Task material:
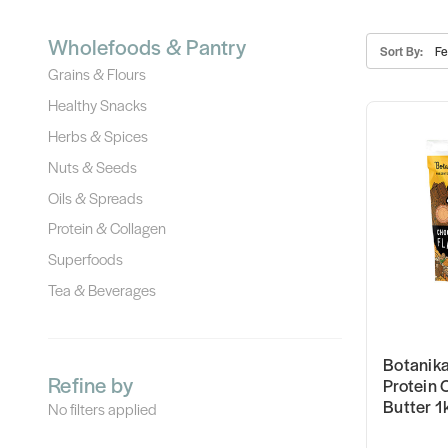
Wholefoods & Pantry
Sort By:
Grains & Flours
Healthy Snacks
Herbs & Spices
Nuts & Seeds
Oils & Spreads
Protein & Collagen
Superfoods
Tea & Beverages
Botanika
Refine by
Protein 
Butter 1
No filters applied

Problem: Each entry is to be output exactly, and no picture is to appear.

Written answer:
Wholefoods & Pantry
Sort By:
Grains & Flours
Healthy Snacks
Herbs & Spices
Nuts & Seeds
Oils & Spreads
Protein & Collagen
Superfoods
Tea & Beverages
Botanika
Refine by
Protein 
Butter 1
No filters applied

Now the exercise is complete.